An Innate Sense of Danger

For three quarters of a century, immunologists have based their theories and experiments on the fundamental belief that the immune system discriminates between self and non-self and that, if the system were perfect, it would attack everything that is non-self and be totally tolerant of anything that is self. I have abandoned this belief. Over the years there have accumulated too many immunological findings that don’t fit with and too many questions that are not answered by this paradigm. For example, if each individual’s immune system learns “self” at an early age, then why are new antigens that appear at puberty not considered “foreign” and destroyed. How can normal individuals contain both T and B cells capable of reacting to self antigens like DNA, keratin, and myelin basic protein, yet not have destructive autoimmunity. Why are liver transplants rejected less vigorously than hearts? Why is a newly lactating breast not rejected when it begins to make new proteins? Why is the immune system so bad at dealing with tumors, even when they demonstrably express new, “non-self” antigens? Why do we need adjuvant?
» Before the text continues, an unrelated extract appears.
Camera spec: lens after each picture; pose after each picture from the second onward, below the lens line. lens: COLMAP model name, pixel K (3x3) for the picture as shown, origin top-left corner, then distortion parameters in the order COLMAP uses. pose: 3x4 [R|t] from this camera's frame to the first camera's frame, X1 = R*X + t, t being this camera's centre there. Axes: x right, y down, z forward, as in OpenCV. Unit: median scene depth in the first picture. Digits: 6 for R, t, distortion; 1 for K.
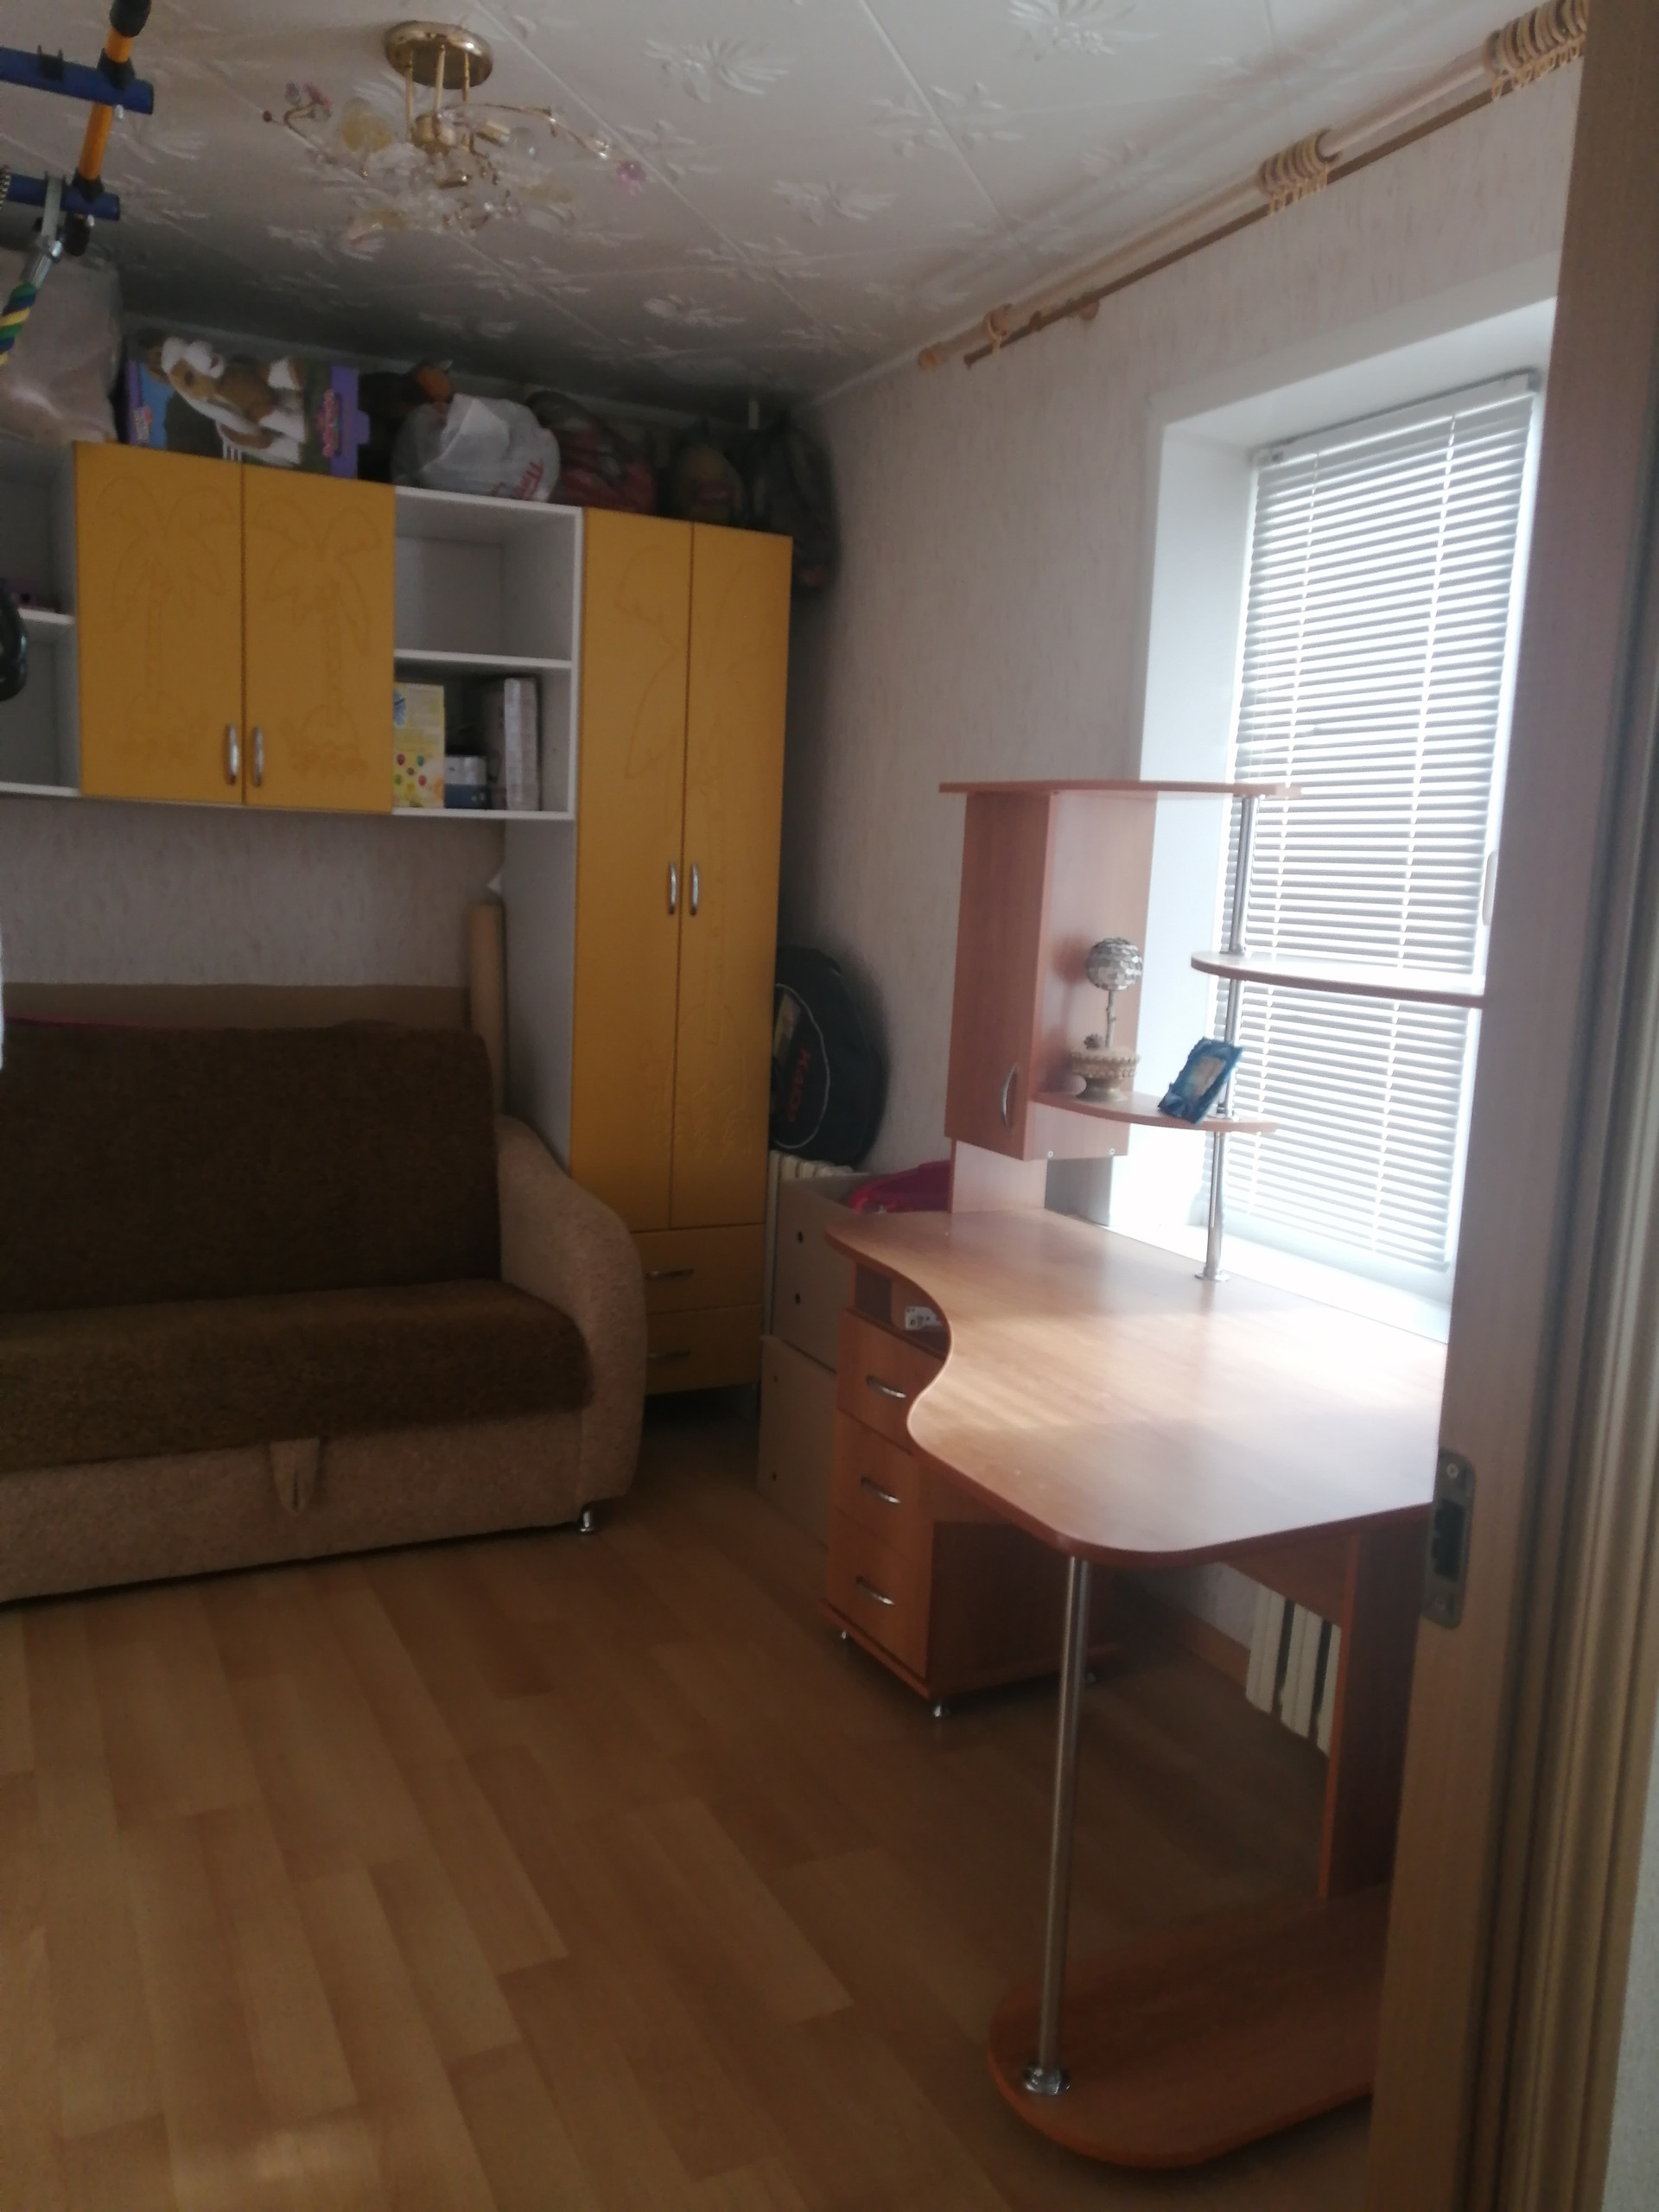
lens RADIAL K [[1729.1, 0, 830.4], [0, 1729.1, 1114.6], [0, 0, 1]] dist [-0.011701, 0.045549]
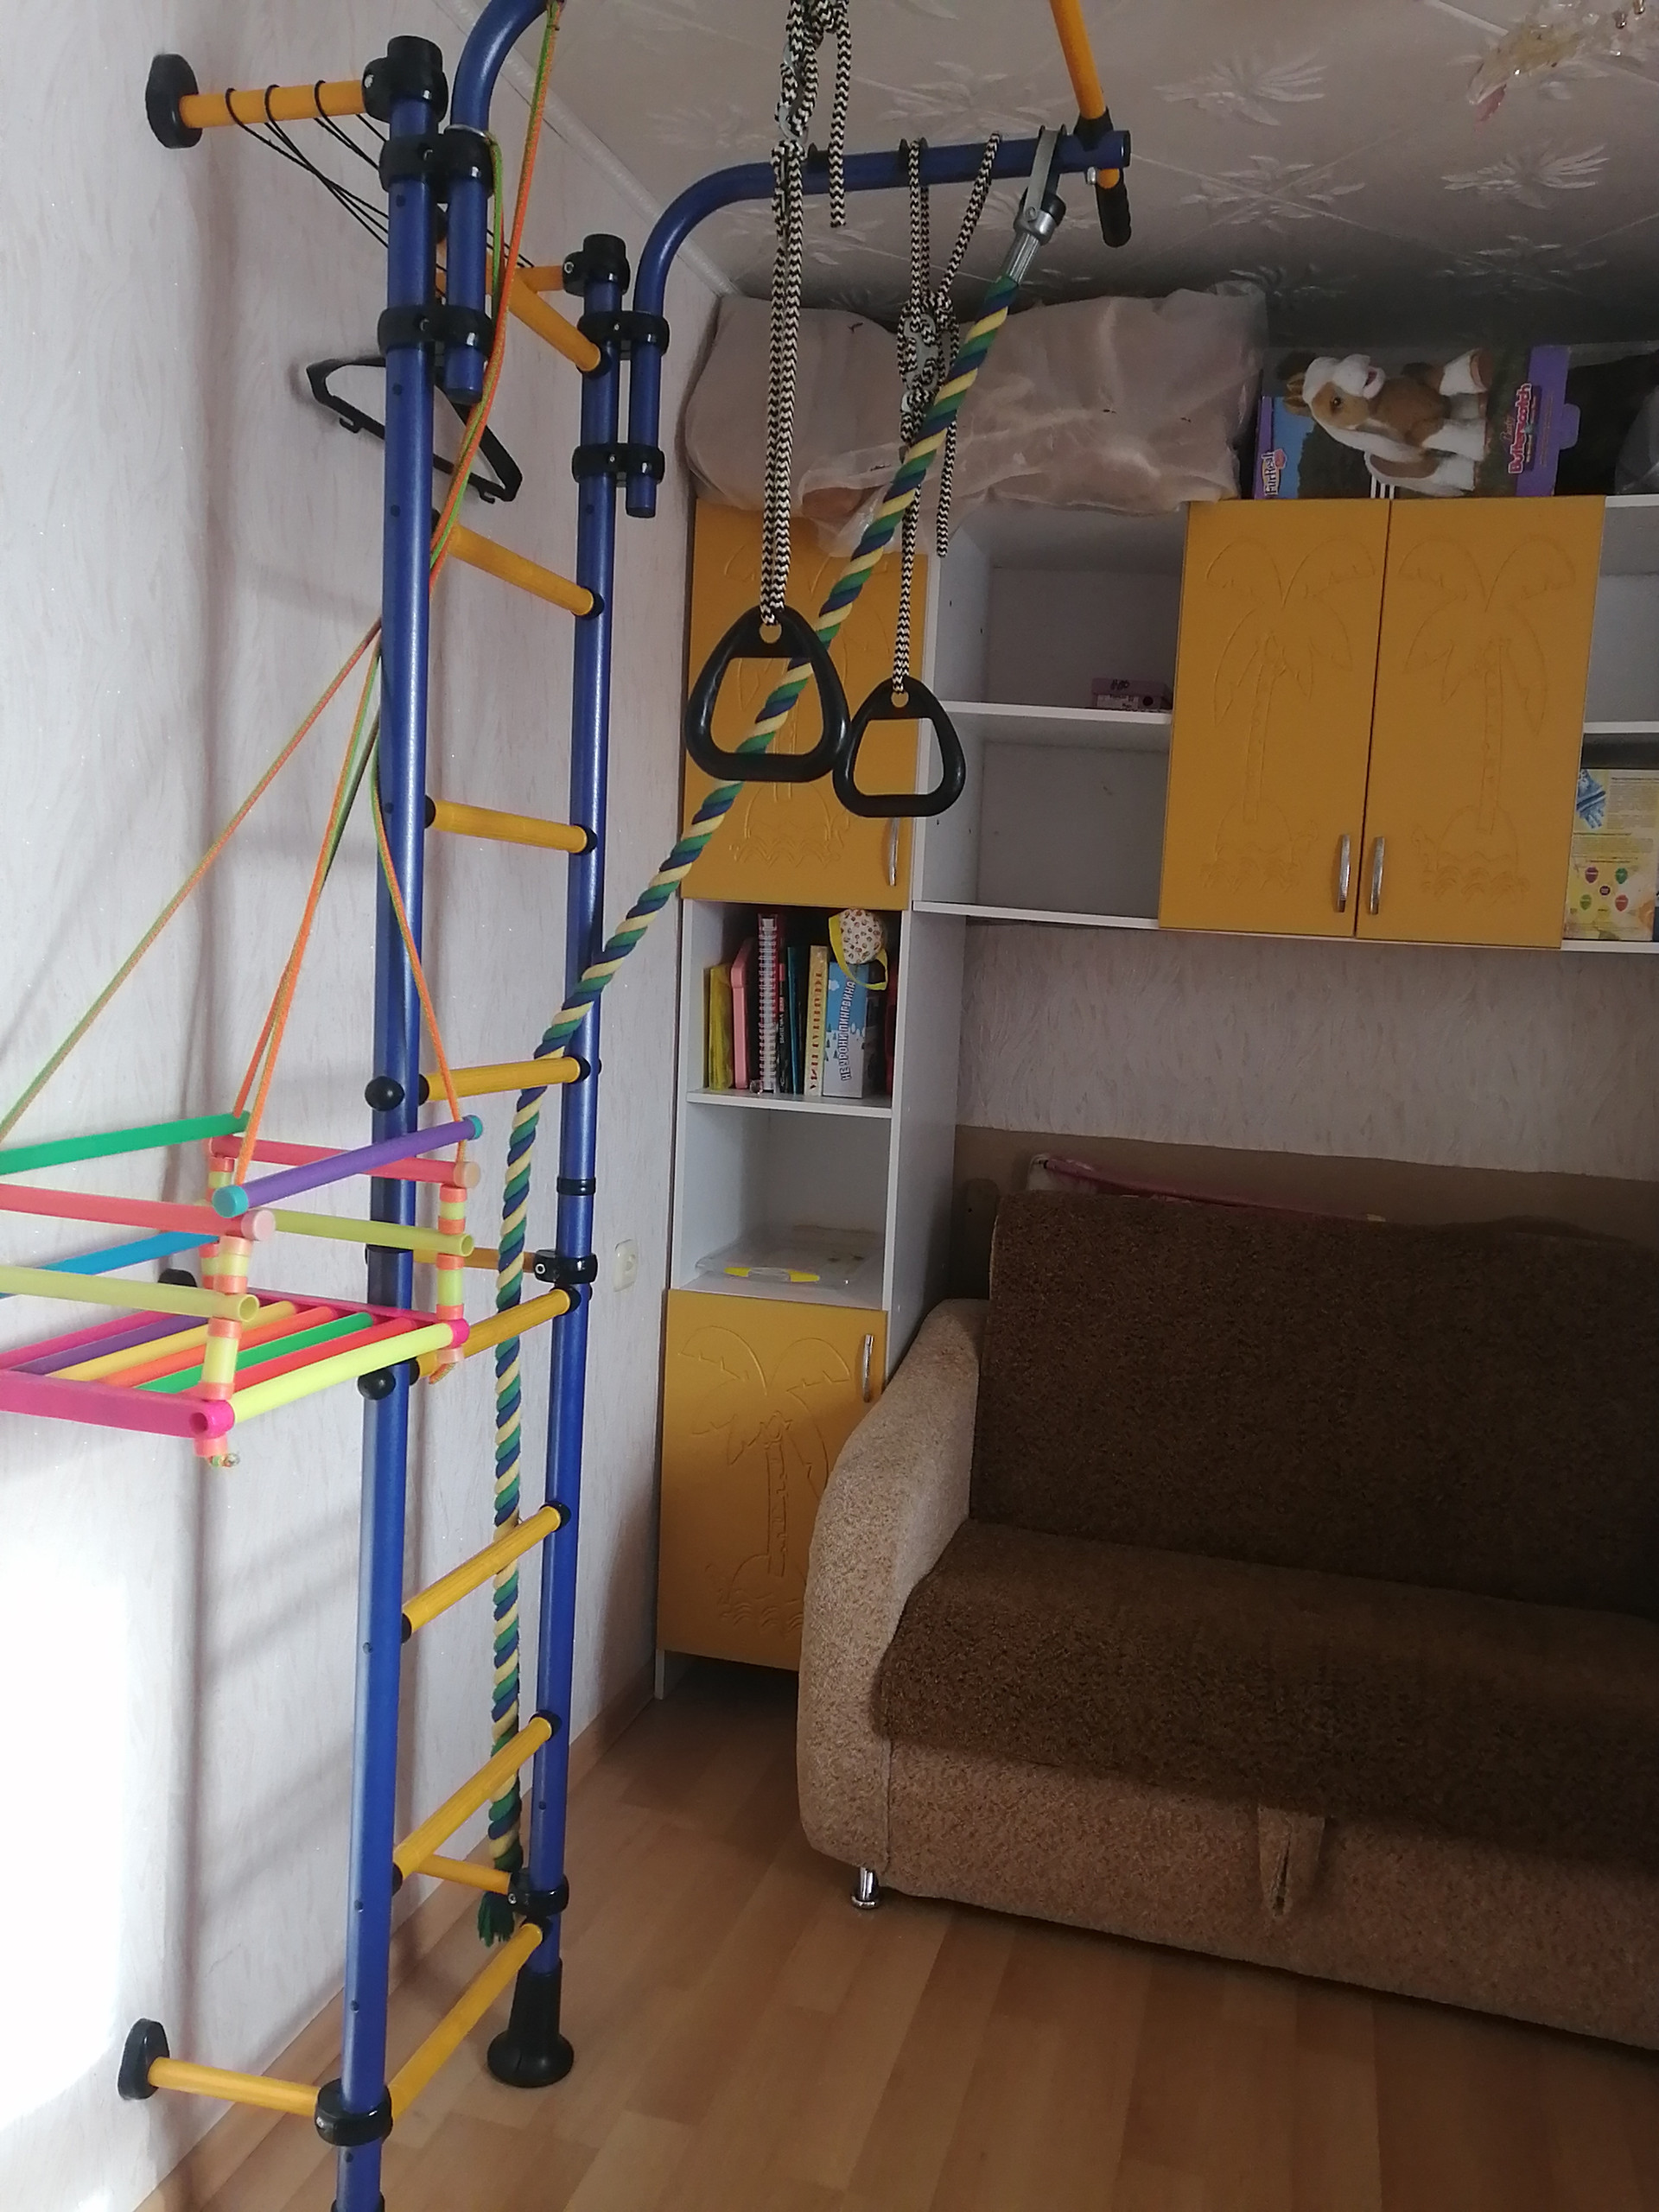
lens RADIAL K [[1729.1, 0, 830.4], [0, 1729.1, 1114.6], [0, 0, 1]] dist [-0.011701, 0.045549]
pose [[0.728889, 0.067361, -0.681310, 0.020803], [-0.115421, 0.992994, -0.025305, -0.056710], [0.674832, 0.097081, 0.731558, 0.297506]]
Why do we not normally respond to all the foreign antigens in food, to our commensal intestinal bacteria, or to our fetuses or to the sperm that begot them? The answers to these questions are not easily found when we approach the immune system from a self–non-self viewpoint, although they fall easily into place when approached from the perspective that the immune system is more concerned with danger and potential destruction than with the distinction between self and non-self. The danger model is based on the idea that the driving force for the immune system is the need to recognize danger. The model starts with the idea that the immune system defines “danger” as anything that causes tissue stress or destruction. Under this model, antigen-presenting cells are activated by alarm signals from stressed or damaged tissues. Without this activation, no primary immune response can occur. Some of the recent evidence in its favor has been shown and its implications for all of the questions above discussed.